> TEXT BLOCK:
========================

I have found that if I brine with Smokin's Honey Brine (brined about 24 hours), that a 12# turkey will cook up in 3-5 hours. I put a probe in the breast and cook to about 160 F with the thermostat at 250F with about 3-4 oz of wood (1-2 chunks). I have never had a problem or complaint. I agree with Tom that you are probably not going to want to eat the skin (way rubbery, unless you put it on the grill (or oven) for a few minutes to crisp up). However, I do season the skin and season under the skin (as far as I can reach). After brining, I do not think that you need anything in the cavity for moisture, but feel free to experiemnt for flavor.

I have gotten rave reviews and have given them as gifts. Those are my suggestions.

Good luck on your next one. As Smokin' says, "it's done when it's done".
Thanks for the input guys!!!
Any suggestions for a rub or seasoning to use other than "CS Spicy Chicken Rub" for smoking turkey's?
Does coating with oil first before adding rub really help after the turkey has already been brined?
I wonder if anybody ever rubbed poultry with yummy Pork Lard first instead of vegetable oil? (Same with Brisket)? This would be similar to covering with bacon I guess.
Hey ,nj-pony.It is easy to make,and I'll see if I can get the recipe in without Smokin' having to clean it up too much.

========================

> MATERIAL PROVIDED:
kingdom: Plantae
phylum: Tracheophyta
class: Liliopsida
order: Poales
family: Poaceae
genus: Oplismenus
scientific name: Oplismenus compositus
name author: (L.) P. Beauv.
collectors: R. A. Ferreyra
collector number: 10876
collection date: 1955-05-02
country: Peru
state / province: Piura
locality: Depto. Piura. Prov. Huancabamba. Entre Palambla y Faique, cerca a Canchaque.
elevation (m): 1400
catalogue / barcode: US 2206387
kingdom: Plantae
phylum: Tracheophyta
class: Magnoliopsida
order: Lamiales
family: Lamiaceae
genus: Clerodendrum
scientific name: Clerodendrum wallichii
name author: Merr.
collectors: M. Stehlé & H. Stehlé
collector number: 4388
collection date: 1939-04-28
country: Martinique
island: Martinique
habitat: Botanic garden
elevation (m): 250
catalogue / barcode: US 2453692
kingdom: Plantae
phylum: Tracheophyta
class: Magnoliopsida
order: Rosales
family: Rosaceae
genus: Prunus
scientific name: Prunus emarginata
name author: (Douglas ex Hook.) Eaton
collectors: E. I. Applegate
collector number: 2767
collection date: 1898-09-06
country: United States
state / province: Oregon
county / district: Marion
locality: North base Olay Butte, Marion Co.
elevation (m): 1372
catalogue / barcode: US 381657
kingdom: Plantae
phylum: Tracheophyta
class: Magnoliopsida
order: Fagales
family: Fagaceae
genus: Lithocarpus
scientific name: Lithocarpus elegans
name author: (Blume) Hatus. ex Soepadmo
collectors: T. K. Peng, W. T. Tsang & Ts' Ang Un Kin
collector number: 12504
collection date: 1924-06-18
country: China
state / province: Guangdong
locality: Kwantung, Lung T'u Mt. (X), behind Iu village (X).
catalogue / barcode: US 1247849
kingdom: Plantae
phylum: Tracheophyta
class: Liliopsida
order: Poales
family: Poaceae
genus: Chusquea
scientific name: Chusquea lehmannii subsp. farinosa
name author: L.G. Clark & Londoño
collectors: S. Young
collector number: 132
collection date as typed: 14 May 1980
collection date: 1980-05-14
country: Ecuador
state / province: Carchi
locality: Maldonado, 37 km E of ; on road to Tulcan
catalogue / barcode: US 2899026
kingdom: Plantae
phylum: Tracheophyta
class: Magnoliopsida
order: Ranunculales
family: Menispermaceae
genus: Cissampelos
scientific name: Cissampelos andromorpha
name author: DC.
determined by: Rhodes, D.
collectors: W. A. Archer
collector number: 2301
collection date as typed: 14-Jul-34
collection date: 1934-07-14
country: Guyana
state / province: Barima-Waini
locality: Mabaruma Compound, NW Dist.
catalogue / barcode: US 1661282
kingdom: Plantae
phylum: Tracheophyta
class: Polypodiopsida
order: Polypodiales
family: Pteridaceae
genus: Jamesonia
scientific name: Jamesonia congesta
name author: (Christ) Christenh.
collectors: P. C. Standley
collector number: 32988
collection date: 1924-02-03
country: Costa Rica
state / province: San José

========================

> TASK OBJECTIVE: According to the text on smoking turkey, to about what temperature is the breast cooked? The records are separate material with no connection to the text.

> CORRECT RESULT: About 160 F.